Dataset rows
>>>>
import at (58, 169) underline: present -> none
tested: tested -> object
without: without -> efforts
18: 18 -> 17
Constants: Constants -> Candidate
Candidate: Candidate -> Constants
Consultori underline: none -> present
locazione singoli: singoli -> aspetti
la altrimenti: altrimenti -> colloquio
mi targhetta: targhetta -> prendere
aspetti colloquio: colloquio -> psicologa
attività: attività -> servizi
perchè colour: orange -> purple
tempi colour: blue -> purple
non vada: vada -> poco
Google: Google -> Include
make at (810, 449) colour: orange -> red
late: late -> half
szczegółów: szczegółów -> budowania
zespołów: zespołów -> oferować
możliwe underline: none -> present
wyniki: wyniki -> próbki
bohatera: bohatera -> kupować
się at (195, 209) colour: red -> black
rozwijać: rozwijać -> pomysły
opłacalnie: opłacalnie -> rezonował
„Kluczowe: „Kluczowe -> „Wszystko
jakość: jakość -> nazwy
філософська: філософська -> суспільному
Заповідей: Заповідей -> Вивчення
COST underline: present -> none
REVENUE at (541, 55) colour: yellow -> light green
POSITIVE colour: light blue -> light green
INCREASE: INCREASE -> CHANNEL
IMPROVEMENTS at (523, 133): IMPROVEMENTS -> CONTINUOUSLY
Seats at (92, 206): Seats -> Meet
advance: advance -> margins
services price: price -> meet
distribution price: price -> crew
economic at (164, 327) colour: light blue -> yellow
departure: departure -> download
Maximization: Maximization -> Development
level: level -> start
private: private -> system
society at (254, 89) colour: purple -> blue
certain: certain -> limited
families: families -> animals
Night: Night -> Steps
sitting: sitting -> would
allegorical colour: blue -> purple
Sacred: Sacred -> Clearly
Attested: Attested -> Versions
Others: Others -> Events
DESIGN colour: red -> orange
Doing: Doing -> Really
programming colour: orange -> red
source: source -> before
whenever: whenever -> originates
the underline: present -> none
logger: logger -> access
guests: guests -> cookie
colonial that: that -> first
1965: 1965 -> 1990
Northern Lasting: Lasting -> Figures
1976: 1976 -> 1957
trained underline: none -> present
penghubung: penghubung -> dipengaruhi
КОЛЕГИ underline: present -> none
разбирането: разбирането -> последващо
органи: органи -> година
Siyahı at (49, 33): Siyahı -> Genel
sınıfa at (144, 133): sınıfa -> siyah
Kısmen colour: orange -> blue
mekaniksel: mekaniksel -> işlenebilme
<<<<
# [Required work]
Reproduce every line of the material above word for word, keeping the original order.

# [Expected answer]
import at (58, 169) underline: present -> none
tested: tested -> object
without: without -> efforts
18: 18 -> 17
Constants: Constants -> Candidate
Candidate: Candidate -> Constants
Consultori underline: none -> present
locazione singoli: singoli -> aspetti
la altrimenti: altrimenti -> colloquio
mi targhetta: targhetta -> prendere
aspetti colloquio: colloquio -> psicologa
attività: attività -> servizi
perchè colour: orange -> purple
tempi colour: blue -> purple
non vada: vada -> poco
Google: Google -> Include
make at (810, 449) colour: orange -> red
late: late -> half
szczegółów: szczegółów -> budowania
zespołów: zespołów -> oferować
możliwe underline: none -> present
wyniki: wyniki -> próbki
bohatera: bohatera -> kupować
się at (195, 209) colour: red -> black
rozwijać: rozwijać -> pomysły
opłacalnie: opłacalnie -> rezonował
„Kluczowe: „Kluczowe -> „Wszystko
jakość: jakość -> nazwy
філософська: філософська -> суспільному
Заповідей: Заповідей -> Вивчення
COST underline: present -> none
REVENUE at (541, 55) colour: yellow -> light green
POSITIVE colour: light blue -> light green
INCREASE: INCREASE -> CHANNEL
IMPROVEMENTS at (523, 133): IMPROVEMENTS -> CONTINUOUSLY
Seats at (92, 206): Seats -> Meet
advance: advance -> margins
services price: price -> meet
distribution price: price -> crew
economic at (164, 327) colour: light blue -> yellow
departure: departure -> download
Maximization: Maximization -> Development
level: level -> start
private: private -> system
society at (254, 89) colour: purple -> blue
certain: certain -> limited
families: families -> animals
Night: Night -> Steps
sitting: sitting -> would
allegorical colour: blue -> purple
Sacred: Sacred -> Clearly
Attested: Attested -> Versions
Others: Others -> Events
DESIGN colour: red -> orange
Doing: Doing -> Really
programming colour: orange -> red
source: source -> before
whenever: whenever -> originates
the underline: present -> none
logger: logger -> access
guests: guests -> cookie
colonial that: that -> first
1965: 1965 -> 1990
Northern Lasting: Lasting -> Figures
1976: 1976 -> 1957
trained underline: none -> present
penghubung: penghubung -> dipengaruhi
КОЛЕГИ underline: present -> none
разбирането: разбирането -> последващо
органи: органи -> година
Siyahı at (49, 33): Siyahı -> Genel
sınıfa at (144, 133): sınıfa -> siyah
Kısmen colour: orange -> blue
mekaniksel: mekaniksel -> işlenebilme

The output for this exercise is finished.